Garbage collection analysis requires understanding allocation patterns and object lifecycle. Profilers can exclude or highlight garbage collection overhead, showing time spent in mark and sweep phases.

# Monitor GC impact during profiling
GC.stat # => {:count=>15, :heap_allocated_pages=>45, ...}

profile = StackProf.run(mode: :wall, ignore_gc: false) do
  large_dataset = Array.new(100000) { |i| "data_#{i}" * 50 }
  large_dataset.map(&:upcase).select { |s| s.include?('5') }
end

# GC statistics appear in profile output
# Shows percentage of time spent in garbage collection

Production Patterns

Production profiling requires minimal performance impact and safe data collection. External profilers like rbspy attach to running processes without code modification, making them suitable for production investigation. Sampling profilers balance measurement accuracy with application stability.

# Safe production profiling approach
class ApplicationProfiler
  def self.profile_action(controller, action)
    return yield unless should_profile?
    
    profile_data = StackProf.run(
      mode: :wall,
      interval: 100,  # Reduced sampling frequency
      raw: true
    ) { yield }
    
    store_profile_data(controller, action, profile_data)
  rescue => e
    Rails.logger.error "Profiling error: #{e.message}"
    yield  # Continue execution if profiling fails
  end

  private

  def self.should_profile?
    rand < Rails.application.config.profiling_sample_rate
  end

  def self.store_profile_data(controller, action, data)
    # Async storage to avoid blocking request
    ProfileStorageJob.perform_later(
      controller: controller,
      action: action,
      profile: data,
      timestamp: Time.current
    )
  end
end

# Controller integration
class ApplicationController < ActionController::Base
  around_action :profile_requests

  private

  def profile_requests
    ApplicationProfiler.profile_action(
      controller_name, 
      action_name
    ) { yield }
  end
end

Application Performance Monitoring (APM) tools provide continuous profiling with minimal configuration. These tools automatically instrument applications and collect performance metrics without manual profiling code.

# APM tool configuration
# Gemfile
group :production do
  gem 'skylight'  # or 'newrelic_rpm', 'appsignal'
end

# config/application.rb
config.skylight.environments = ['production']
config.skylight.probes += ['redis', 'mongo']

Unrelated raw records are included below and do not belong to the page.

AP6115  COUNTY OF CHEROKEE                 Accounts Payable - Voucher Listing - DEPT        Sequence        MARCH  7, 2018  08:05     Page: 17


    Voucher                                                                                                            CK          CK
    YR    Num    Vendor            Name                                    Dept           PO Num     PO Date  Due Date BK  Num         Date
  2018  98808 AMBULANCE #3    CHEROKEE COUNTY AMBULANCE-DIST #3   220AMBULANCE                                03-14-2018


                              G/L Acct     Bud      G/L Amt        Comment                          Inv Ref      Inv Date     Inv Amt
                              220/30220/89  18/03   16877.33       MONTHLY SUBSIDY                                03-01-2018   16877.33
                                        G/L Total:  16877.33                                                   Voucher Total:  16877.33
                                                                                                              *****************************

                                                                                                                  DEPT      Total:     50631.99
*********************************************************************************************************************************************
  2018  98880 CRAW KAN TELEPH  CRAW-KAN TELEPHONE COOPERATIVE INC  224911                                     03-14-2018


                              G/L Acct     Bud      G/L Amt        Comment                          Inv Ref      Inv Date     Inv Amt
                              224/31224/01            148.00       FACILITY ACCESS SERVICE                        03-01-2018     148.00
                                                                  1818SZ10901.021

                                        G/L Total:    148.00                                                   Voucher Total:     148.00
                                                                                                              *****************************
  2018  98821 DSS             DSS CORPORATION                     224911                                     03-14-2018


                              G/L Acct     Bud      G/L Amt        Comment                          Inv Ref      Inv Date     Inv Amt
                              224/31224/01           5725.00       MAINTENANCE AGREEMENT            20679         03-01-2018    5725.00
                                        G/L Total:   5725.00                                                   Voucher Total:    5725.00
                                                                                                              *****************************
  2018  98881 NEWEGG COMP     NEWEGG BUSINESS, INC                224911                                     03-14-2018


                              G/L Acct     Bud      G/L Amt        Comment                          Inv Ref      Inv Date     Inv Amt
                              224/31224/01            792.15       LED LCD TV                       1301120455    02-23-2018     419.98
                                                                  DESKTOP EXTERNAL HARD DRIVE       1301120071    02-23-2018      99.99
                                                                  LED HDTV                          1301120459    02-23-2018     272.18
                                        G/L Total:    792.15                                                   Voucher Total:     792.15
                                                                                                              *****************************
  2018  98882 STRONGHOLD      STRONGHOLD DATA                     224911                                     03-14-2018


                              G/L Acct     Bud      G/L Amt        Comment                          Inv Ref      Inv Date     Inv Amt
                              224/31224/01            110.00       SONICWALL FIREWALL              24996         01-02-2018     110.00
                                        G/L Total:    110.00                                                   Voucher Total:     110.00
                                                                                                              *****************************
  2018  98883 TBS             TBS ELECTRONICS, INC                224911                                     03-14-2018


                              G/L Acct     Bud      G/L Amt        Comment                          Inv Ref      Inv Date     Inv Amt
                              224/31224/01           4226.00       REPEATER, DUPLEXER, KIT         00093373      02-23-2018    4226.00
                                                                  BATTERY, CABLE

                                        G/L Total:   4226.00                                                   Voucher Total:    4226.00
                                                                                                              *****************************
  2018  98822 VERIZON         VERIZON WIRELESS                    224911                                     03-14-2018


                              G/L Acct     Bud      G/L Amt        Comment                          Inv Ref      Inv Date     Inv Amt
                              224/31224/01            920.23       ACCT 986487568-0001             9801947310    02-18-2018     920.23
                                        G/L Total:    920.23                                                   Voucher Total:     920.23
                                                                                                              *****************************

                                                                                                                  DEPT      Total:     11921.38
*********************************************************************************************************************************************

# Automatic instrumentation tracks:
# - HTTP request performance
# - Database query analysis  
# - Background job monitoring
# - Custom instrumentation points

Conditional profiling enables targeted performance investigation without affecting all requests. Profile collection based on request parameters, user segments, or performance thresholds minimizes overhead.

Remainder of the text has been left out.